Adjudication was set up to provide a quick, effective way to sort disputes. In fact, it's proved all too effective – it's growing at an incredible rate, and turning site relationships into mangled wreckage.
The staggering rise in adjudication since its inception indicates that Sir Michael Latham's goal of reducing the amount of adversarial litigation in the construction industry has not been achieved.

It is arguable that the Construction Act will, in due course, prove to be one of the most significant pieces of legislation ever to affect the construction industry in this country. The act was of course based on the Latham report and its two main aims were to resolve perceived payment problems in the industry, particularly those experienced by subcontractors, but also to attempt to reduce the amount of adversarial litigation in the industry. This, if it was achieved, would be in keeping with the ultimate goal of fostering long-term relationships and partnerships between parties.

A quick look at the figures demonstrates the dramatic rise in adjudication over the past three years. Figures from the major adjudication nominating bodies suggest that there were some 1760 adjudication nominations during the course of 2000, compared with less than half that number in 1999. Those figures do not of course include adjudications where parties agreed the identity of an adjudicator and therefore did not need to consult a nominating body.
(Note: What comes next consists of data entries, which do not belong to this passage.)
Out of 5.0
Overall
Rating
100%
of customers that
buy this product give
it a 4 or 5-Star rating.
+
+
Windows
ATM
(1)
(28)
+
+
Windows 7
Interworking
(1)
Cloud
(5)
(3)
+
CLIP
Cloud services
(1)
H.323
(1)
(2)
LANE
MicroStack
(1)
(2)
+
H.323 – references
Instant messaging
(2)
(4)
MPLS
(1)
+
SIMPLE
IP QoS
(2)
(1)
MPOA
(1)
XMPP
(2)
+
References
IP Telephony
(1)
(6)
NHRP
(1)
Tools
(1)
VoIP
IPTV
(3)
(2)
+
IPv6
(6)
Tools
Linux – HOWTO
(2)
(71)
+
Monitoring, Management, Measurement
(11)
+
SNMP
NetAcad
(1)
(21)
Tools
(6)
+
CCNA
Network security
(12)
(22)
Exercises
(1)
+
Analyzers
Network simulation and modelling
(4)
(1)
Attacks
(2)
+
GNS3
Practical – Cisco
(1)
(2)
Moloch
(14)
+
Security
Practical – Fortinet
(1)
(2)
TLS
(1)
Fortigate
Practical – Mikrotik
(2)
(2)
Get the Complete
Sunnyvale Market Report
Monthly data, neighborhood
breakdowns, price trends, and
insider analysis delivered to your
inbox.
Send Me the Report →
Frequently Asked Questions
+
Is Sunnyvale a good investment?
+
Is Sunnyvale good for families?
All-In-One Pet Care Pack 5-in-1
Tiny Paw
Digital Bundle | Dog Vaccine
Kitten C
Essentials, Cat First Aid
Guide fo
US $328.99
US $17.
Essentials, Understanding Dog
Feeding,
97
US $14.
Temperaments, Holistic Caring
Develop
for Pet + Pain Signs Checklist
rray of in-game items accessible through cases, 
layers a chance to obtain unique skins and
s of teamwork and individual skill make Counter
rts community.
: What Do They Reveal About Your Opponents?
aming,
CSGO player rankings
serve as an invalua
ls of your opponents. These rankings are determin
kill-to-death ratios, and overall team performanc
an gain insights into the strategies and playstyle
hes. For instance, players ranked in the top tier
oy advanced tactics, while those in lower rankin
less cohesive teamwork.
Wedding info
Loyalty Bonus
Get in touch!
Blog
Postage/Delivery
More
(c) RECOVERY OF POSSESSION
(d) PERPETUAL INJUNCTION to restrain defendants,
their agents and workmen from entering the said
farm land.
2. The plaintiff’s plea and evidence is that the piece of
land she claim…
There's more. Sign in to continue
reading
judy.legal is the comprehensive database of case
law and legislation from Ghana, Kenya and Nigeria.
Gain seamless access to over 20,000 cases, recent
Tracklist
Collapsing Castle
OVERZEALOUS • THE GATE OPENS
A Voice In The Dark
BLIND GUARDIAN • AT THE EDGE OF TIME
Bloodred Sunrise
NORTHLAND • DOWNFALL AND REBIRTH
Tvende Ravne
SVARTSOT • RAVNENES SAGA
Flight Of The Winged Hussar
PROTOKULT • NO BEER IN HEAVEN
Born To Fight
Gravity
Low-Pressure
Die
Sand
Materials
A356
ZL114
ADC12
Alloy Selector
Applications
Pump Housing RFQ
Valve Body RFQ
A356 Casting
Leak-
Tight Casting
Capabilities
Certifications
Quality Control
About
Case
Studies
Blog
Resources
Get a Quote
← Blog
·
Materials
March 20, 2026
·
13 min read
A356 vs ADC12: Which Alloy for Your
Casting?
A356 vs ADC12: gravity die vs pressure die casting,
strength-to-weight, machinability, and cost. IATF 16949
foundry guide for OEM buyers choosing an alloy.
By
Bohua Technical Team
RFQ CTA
Therefore, it is not unlikely that the actual number of adjudications was much greater, and perhaps as many as 2000. It is safe to say that last year, there were at least 30 to 40 new adjudications commenced each week.

By way of contrast, for the period May to December 1998 the figure was of the order of two to three a week.

It is clear that adjudication is increasing at a phenomenal rate, and is now including disputes that Latham may never have thought would be the subject of such a procedure.

The same disputes are being re-adjudicated over and over during the course of a single project. Parties are preparing their cases in ever increasing detail and including expert evidence, CD-ROM presentations, using leading and junior counsel as well as solicitors and/or claim consultants. Lectures, articles, books and cases abound on the subject. Adjudication is big business.

It is clear that, since adjudication was introduced, far more construction disputes are being resolved by a formal process than was ever the case before. Perhaps as many as 80% of disputes that are proceeding now to adjudication would formerly have been resolved by negotiations between the parties in good faith, without the need for any formal dispute resolution process. The industry has become more adversarial than it has ever been, the exact opposite of what Latham hoped to achieve.

Adjudication is all about winning. Evidence shows that claimants are only too pleased to use every trick in the book to maximise their chance of success

It is hardly surprising that this has happened.

A process designed primarily to help subcontractors kept out of their money has been used by all sides of the industry to gain tactical and legal advantages for themselves. Employers use it where they have defective buildings, consultants use the process for unpaid fees, contractors use it for their loss and expense claims, design-and-build contractors use the process to claim for unforeseen ground conditions. Adjudication remains, in many people's eyes, a cheap trick, and an underhand process. It does nothing to encourage long-term relationships, and leads, inevitably, to poor relations on site.

Some might say that the process has been abused. Certainly, people such as Melinda Parisotti, who has criticised me for suggesting that parties should consider ambushing their opponents, appear to believe that a Woolf-like culture should apply to adjudication (12 January, page 63).

One can understand Parisotti's position. An insurer may be faced with having to pay out millions of pounds in relation to a claim of negligence against a professional that has no real basis, but that an adjudicator, based on the loaded evidence before him, has no option but to accept. But Parisotti's real gripe appears to be against the process as a whole that allows such a scenario to occur, and which on any view is simply not an appropriate way to determine technically complex and high-value disputes.

Further, although there is no doubt that a Woolf-like approach to adjudication would be fairer, it is unlikely to lend itself favourably to many claiming parties. By the time lawyers and consultants are brought in, negotiations, and in most cases the relationship, has often broken down. Clients want their money, and they want it swiftly. Adjudication helps them achieve this, and they are hardly likely to accept advice that suggests they give the other side a better opportunity to put their case, simply because that is fairer. Adjudication is all about winning. The dice are loaded in favour of claimants and experience shows that claiming parties are only too pleased to use every trick in the book to maximise their chances of success. Rightly or wrongly, adjudication allows them to do this.

As the adjudication bandwagon continues to roll, more and more complex disputes are becoming the subject of adjudication proceedings. Whereas, initially, the vast majority of adjudications concerned a lack of payment or a withholding of payment, major defects claims and professional negligence claims against consultants are becoming increasingly common.